----- Testo fornito

MA NON S'ERA DETTO CHE AL MONDIALE NON SI DOVEVA PARLARE DI POLITICA? - LE NAZIONALI CHE HANNO CRITICATO LE VIOLAZIONI DEI DIRITTI UMANI E CIVILI IN QATAR, SONO STATE "SILENZIATE" - MA I TIFOSI DELLE SQUADRE ARABE, MAROCCHINI IN TESTA, ESPONGONO LA BANDIERA PALESTINESE IN CHIAVE ANTI-OCCIDENTE E I GIORNALISTI ISRAELIANI VENGONO OSTEGGIATI - MORALE DELLA FAVA? IN QATAR SI PUÒ PARLARE DI POLITICA SOLO QUANDO CONVIENE…
-Daniele Dell'Orco per “Libero quotidiano”
Col passare delle settimane e con l'uscita di scena di molte delle nazionali più esposte politicamente come Germania, Inghilterra, Stati Uniti e Iran, al mondiale in Qatar preso d'assedio dai tanti interrogativi sulla tutela dei diritti civili, delle libertà individuali e del divieto per giocatori e tifosi di esporre simboli a sostegno delle comunità LGBTQ o di contestare apertamente il regime iraniano (che ha ottimi rapporti col Qatar), una battaglia è finita per sovrastare tutte le altre: quella del sostegno ai palestinesi della Striscia di Gaza e della West Bank.

----------

--- Consegna ---
Stampa il passo dell'articolo sul mondiale in Qatar che va da "Col passare delle" fino a "della West Bank.", quest'ultimo incluso. Le voci riportate di seguito non hanno alcun legame con l'articolo sul mondiale in Qatar.

----- Dati mostrati

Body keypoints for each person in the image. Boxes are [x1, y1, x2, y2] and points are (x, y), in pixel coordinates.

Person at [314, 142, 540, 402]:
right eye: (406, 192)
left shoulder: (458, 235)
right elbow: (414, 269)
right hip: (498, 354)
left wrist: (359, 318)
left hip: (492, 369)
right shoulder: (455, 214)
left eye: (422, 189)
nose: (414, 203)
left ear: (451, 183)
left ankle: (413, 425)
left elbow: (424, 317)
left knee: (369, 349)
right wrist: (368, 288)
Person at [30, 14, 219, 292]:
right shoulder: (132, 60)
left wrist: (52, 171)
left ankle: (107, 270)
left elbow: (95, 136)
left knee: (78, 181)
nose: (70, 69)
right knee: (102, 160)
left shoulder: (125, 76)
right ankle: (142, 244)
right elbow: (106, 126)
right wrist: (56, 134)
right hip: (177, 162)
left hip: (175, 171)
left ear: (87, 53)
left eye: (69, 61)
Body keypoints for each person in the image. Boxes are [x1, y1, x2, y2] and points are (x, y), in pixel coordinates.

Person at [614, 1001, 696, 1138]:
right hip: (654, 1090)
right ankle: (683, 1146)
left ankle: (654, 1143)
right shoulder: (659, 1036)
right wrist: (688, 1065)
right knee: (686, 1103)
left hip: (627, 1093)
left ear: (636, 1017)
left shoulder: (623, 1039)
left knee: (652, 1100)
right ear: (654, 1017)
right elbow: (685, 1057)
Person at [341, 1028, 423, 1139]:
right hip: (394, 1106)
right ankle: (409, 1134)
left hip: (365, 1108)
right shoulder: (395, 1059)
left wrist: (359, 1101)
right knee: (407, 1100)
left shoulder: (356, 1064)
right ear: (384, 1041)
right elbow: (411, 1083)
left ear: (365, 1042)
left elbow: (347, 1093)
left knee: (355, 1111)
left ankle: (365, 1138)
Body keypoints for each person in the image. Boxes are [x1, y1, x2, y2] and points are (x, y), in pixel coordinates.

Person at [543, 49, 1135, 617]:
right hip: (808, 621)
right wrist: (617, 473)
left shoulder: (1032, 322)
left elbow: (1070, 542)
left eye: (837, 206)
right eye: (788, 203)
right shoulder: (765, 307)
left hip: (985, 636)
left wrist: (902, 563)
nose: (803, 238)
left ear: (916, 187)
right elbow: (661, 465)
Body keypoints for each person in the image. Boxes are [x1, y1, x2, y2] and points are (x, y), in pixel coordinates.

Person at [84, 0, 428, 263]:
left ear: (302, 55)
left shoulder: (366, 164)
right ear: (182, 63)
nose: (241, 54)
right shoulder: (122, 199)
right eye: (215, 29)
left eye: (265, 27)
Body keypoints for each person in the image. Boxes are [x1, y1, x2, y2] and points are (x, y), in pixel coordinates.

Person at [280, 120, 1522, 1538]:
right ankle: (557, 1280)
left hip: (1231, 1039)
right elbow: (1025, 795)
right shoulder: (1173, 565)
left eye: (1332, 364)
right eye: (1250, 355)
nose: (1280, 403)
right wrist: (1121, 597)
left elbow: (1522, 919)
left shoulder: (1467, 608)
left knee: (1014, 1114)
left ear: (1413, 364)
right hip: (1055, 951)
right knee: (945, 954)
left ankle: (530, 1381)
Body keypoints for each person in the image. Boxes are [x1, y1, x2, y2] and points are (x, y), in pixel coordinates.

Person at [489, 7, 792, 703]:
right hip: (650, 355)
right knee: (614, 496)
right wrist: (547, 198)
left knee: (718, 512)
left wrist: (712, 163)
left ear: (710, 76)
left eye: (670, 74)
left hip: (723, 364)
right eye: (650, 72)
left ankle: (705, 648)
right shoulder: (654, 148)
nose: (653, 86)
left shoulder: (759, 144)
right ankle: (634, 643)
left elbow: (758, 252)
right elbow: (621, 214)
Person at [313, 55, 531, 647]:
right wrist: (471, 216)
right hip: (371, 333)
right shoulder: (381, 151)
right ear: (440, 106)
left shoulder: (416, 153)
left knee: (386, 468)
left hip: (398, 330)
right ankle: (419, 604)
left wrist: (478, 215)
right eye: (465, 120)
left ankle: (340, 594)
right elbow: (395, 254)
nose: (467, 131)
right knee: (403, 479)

----------

--- Risultato dell'esercizio ---
Col passare delle settimane e con l'uscita di scena di molte delle nazionali più esposte politicamente come Germania, Inghilterra, Stati Uniti e Iran, al mondiale in Qatar preso d'assedio dai tanti interrogativi sulla tutela dei diritti civili, delle libertà individuali e del divieto per giocatori e tifosi di esporre simboli a sostegno delle comunità LGBTQ o di contestare apertamente il regime iraniano (che ha ottimi rapporti col Qatar), una battaglia è finita per sovrastare tutte le altre: quella del sostegno ai palestinesi della Striscia di Gaza e della West Bank.